What the task asks:
Your reply should consist only of the lines from the one holding "index pip: (315, 136)" to the last line of the data below, written out exactly and without pictures.
[[ Available data open ]]
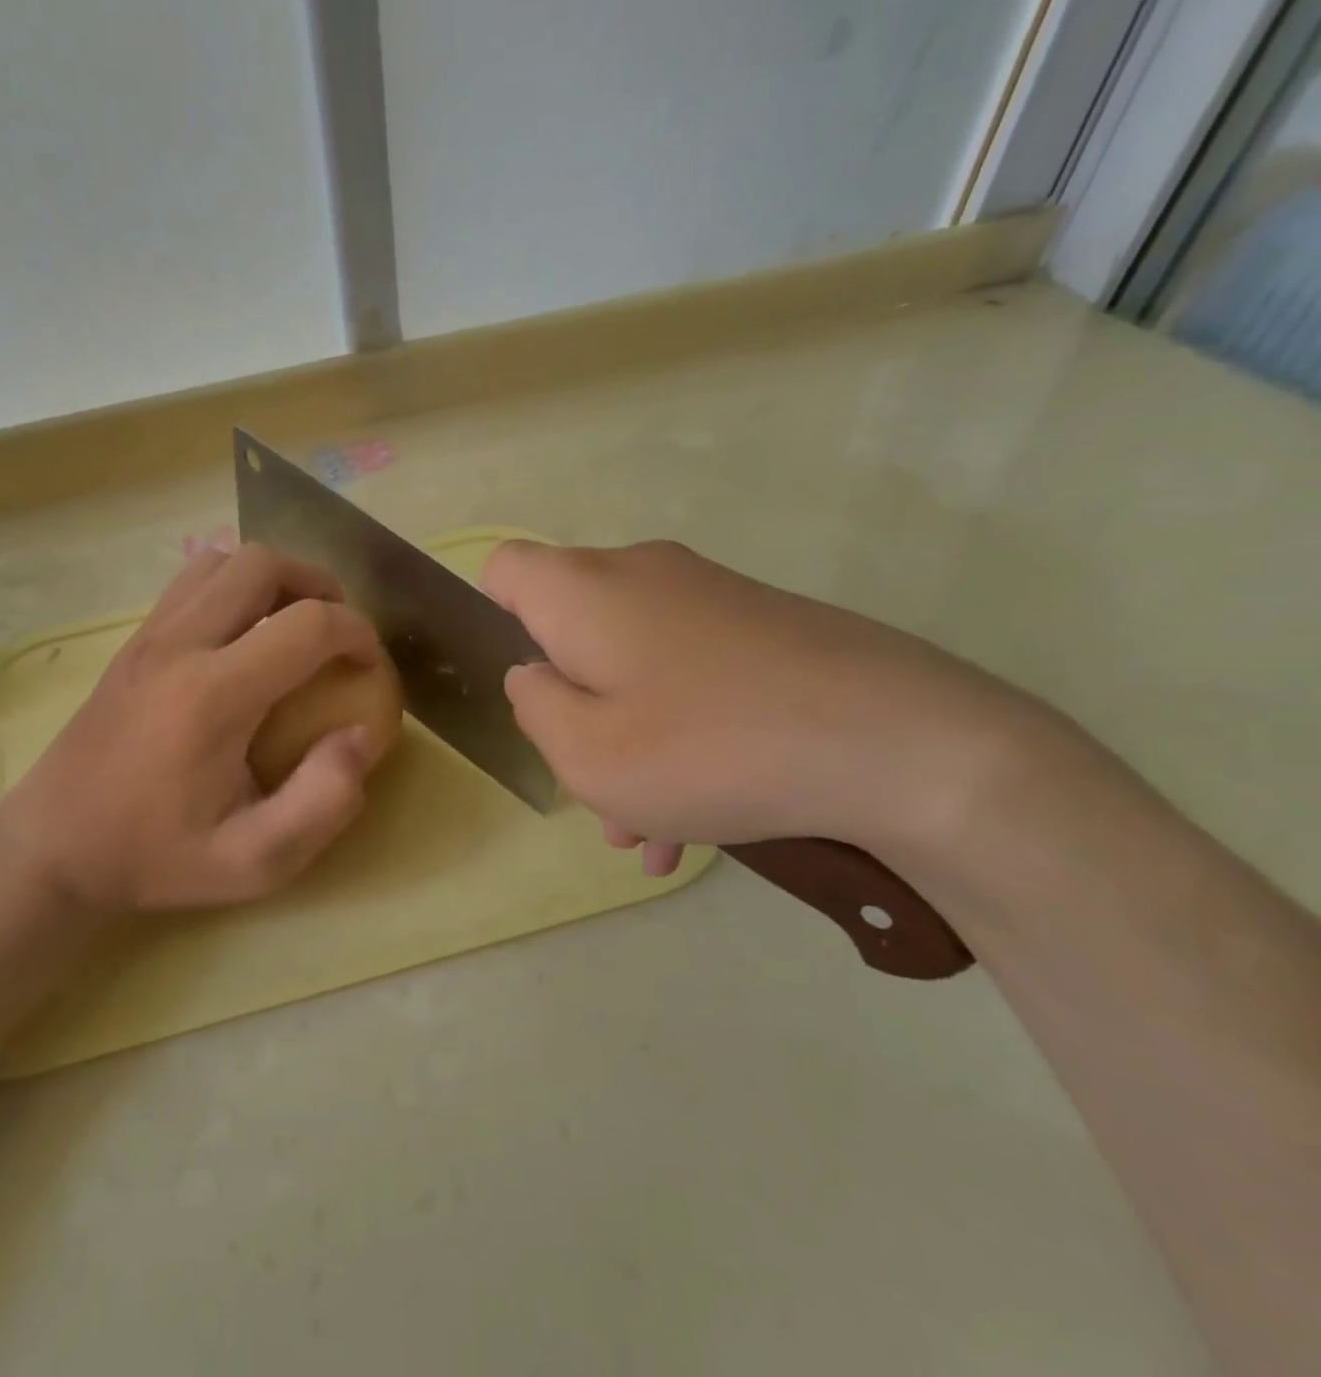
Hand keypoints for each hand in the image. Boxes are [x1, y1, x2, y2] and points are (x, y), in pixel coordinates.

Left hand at [0, 544, 386, 914]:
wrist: (51, 846)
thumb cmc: (154, 857)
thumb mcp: (253, 862)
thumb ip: (323, 802)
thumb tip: (361, 736)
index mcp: (214, 696)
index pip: (308, 623)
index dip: (358, 633)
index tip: (370, 668)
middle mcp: (179, 646)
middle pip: (262, 564)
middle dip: (317, 585)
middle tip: (336, 633)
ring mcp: (148, 635)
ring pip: (223, 560)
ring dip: (272, 579)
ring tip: (292, 625)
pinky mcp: (132, 641)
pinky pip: (191, 581)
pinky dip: (233, 587)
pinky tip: (242, 637)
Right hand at [482, 539, 1038, 862]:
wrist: (905, 743)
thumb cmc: (710, 747)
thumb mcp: (585, 754)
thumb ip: (535, 706)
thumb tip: (535, 675)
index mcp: (584, 590)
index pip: (504, 569)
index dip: (494, 623)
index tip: (527, 691)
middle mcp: (640, 574)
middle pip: (570, 629)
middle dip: (568, 708)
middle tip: (590, 786)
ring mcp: (708, 597)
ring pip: (632, 664)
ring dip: (624, 739)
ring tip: (645, 830)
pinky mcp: (762, 627)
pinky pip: (689, 676)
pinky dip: (677, 734)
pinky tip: (699, 822)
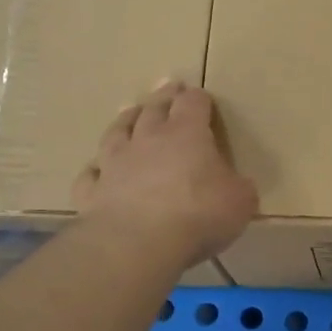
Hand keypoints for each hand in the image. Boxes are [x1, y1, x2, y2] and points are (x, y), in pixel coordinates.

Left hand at [72, 81, 258, 265]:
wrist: (138, 243)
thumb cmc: (198, 214)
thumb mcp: (240, 201)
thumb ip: (238, 187)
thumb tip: (237, 185)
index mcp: (187, 134)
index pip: (193, 103)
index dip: (198, 98)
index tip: (202, 97)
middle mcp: (148, 140)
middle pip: (153, 108)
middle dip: (163, 96)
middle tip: (167, 87)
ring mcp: (115, 163)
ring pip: (117, 132)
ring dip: (125, 120)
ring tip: (128, 111)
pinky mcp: (93, 192)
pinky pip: (91, 175)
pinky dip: (95, 169)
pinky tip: (96, 169)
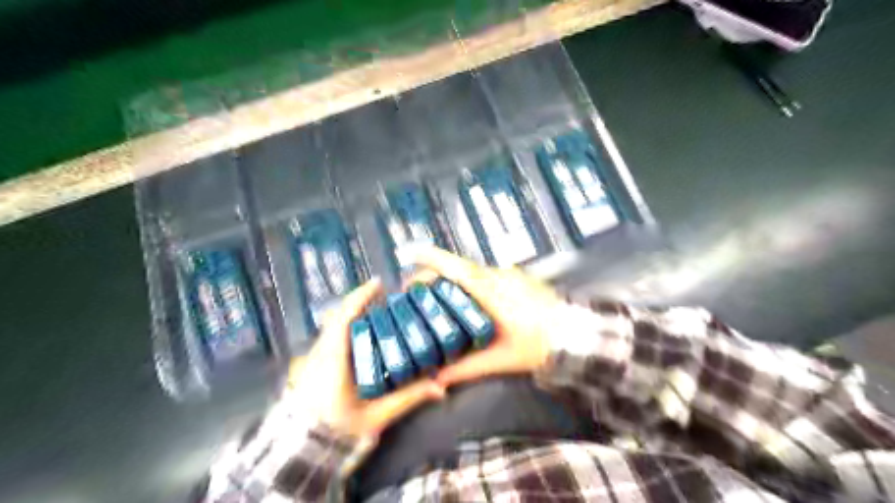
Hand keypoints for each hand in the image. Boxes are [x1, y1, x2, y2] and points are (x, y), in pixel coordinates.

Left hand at [287, 277, 442, 437]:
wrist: (303, 448)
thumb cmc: (339, 429)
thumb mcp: (377, 415)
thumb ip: (408, 398)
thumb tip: (441, 387)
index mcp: (334, 359)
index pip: (345, 318)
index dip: (360, 297)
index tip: (378, 283)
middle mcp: (321, 350)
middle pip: (338, 315)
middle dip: (360, 300)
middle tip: (385, 295)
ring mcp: (313, 355)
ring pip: (332, 323)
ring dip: (352, 311)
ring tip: (376, 307)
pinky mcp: (312, 361)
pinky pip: (329, 333)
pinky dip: (345, 323)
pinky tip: (360, 329)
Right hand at [408, 249, 560, 385]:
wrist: (578, 335)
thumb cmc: (539, 345)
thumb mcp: (501, 359)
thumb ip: (467, 368)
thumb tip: (438, 377)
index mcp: (492, 291)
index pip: (455, 268)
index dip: (432, 258)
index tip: (411, 253)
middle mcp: (499, 276)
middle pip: (459, 268)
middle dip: (435, 275)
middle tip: (417, 292)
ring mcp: (510, 275)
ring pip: (473, 273)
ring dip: (454, 281)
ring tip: (438, 299)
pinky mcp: (519, 278)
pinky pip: (486, 277)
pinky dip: (470, 285)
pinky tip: (468, 303)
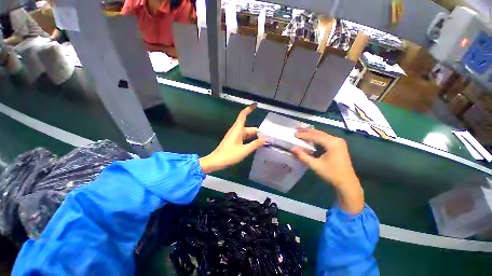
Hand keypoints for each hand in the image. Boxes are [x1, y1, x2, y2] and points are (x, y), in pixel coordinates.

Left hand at [199, 104, 266, 173]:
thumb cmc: (229, 155)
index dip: (249, 109)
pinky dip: (250, 139)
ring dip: (255, 136)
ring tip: (264, 140)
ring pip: (247, 133)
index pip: (243, 115)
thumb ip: (255, 144)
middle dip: (258, 131)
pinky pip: (244, 137)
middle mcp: (236, 130)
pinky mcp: (234, 141)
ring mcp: (235, 136)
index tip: (256, 105)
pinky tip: (256, 144)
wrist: (216, 161)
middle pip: (249, 127)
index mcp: (237, 129)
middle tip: (268, 136)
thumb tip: (266, 138)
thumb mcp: (244, 150)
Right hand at [292, 128, 363, 213]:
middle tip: (297, 127)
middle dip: (307, 130)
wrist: (347, 183)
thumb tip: (292, 148)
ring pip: (322, 134)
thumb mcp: (315, 165)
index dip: (304, 135)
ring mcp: (338, 142)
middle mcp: (336, 140)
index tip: (294, 133)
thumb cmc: (331, 174)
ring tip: (301, 129)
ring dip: (311, 132)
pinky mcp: (338, 145)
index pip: (315, 136)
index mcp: (332, 143)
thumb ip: (303, 156)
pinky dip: (316, 136)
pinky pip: (325, 138)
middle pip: (319, 133)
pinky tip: (311, 135)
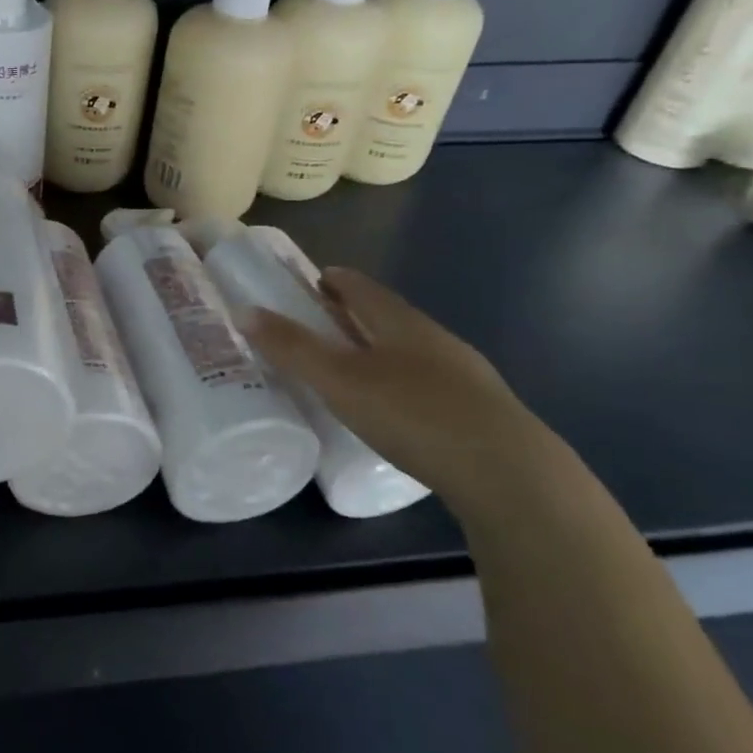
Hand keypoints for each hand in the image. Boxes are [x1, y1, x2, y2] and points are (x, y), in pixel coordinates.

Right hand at [241, 267, 561, 515]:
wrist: (507, 473)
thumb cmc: (413, 413)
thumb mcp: (339, 381)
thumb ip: (292, 347)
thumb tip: (244, 311)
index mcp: (400, 322)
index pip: (363, 288)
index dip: (336, 280)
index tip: (316, 279)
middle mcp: (434, 339)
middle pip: (388, 315)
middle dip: (355, 313)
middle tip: (324, 319)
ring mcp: (463, 375)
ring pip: (411, 349)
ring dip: (380, 348)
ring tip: (355, 363)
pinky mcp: (479, 412)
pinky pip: (429, 381)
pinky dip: (403, 380)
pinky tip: (397, 405)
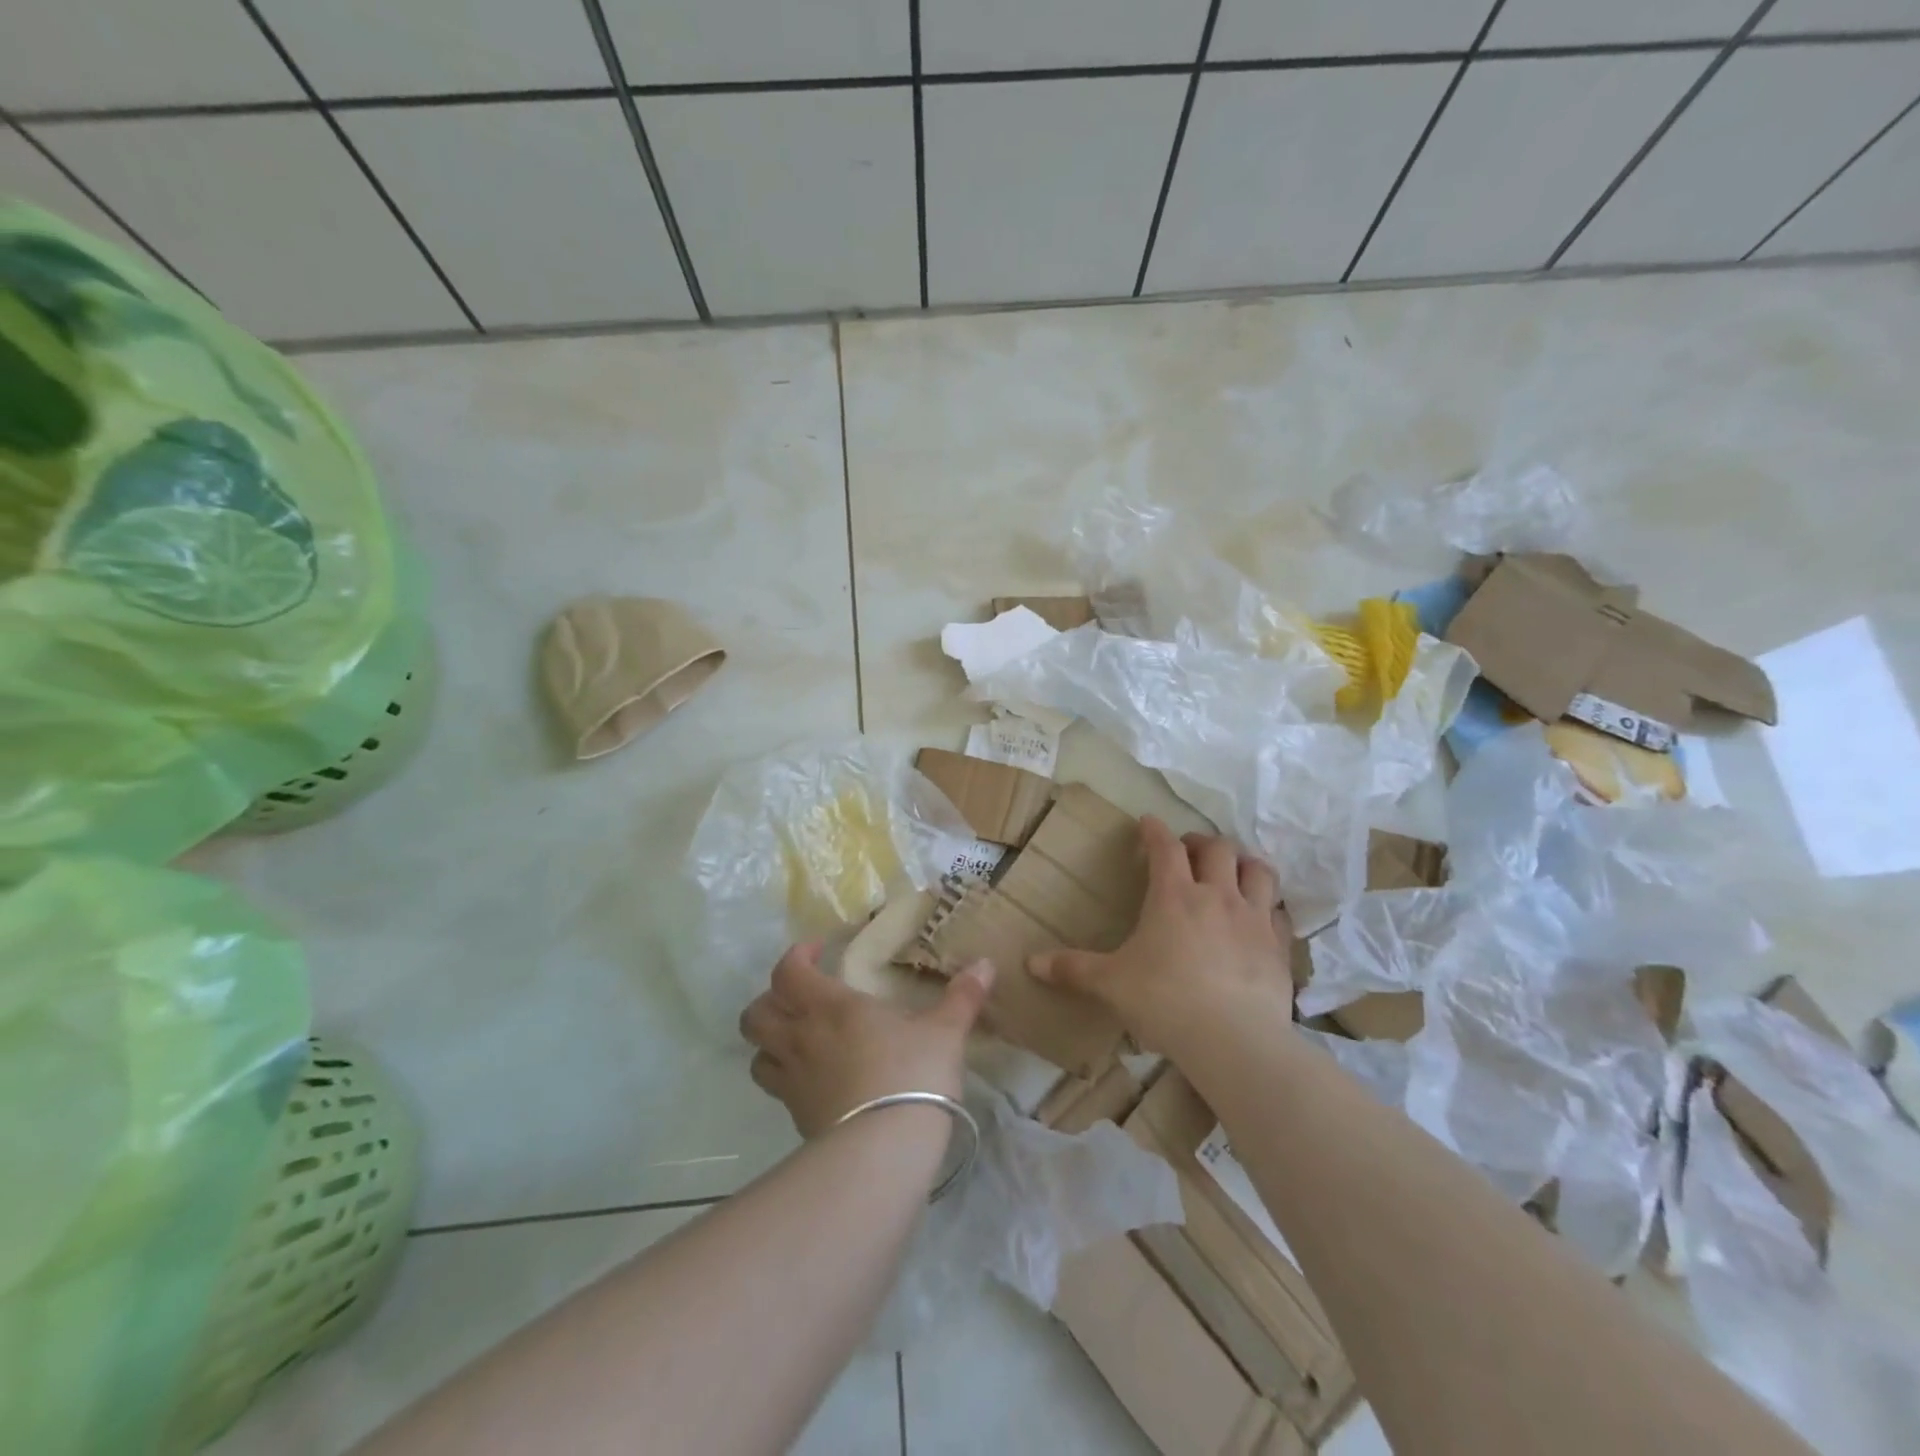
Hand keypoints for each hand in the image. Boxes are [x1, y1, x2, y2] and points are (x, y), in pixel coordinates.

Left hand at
[[ Available data closed ]]
Exercise result:
index pip: (315, 136)
index mcp: (332, 143)
thumb ip: (303, 156)
pinky dip: (316, 136)
pinky pip: (325, 138)
middle pip: (319, 133)
pinky tip: (311, 135)
Hand keypoints for each hand in the image. Boxes are [x1, y1, x2, y2] and points are (x, y), in pixel coordinates.

Right hand at [241, 267, 561, 515]:
wrist: (507, 473)
thumb cmc: (413, 413)
thumb mcp: (339, 381)
thumb ip: (292, 347)
thumb tip: (244, 311)
index mcp: (400, 322)
index pip: (363, 288)
index dip: (336, 280)
index tip: (316, 279)
middle mcp: (434, 339)
middle pip: (388, 315)
middle dip: (355, 313)
middle tip: (324, 319)
ring mcp: (463, 375)
ring pip: (411, 349)
ring dip: (380, 348)
ring tip: (355, 363)
pinky mcp: (479, 412)
pinky pip: (429, 381)
pinky dip: (403, 380)
pinky tip: (397, 405)
Hand keypoints for each hand in the image. Boxes are [x1, y1, x2, y2] and points are (x, y), in pixel coordinates.

Left hand at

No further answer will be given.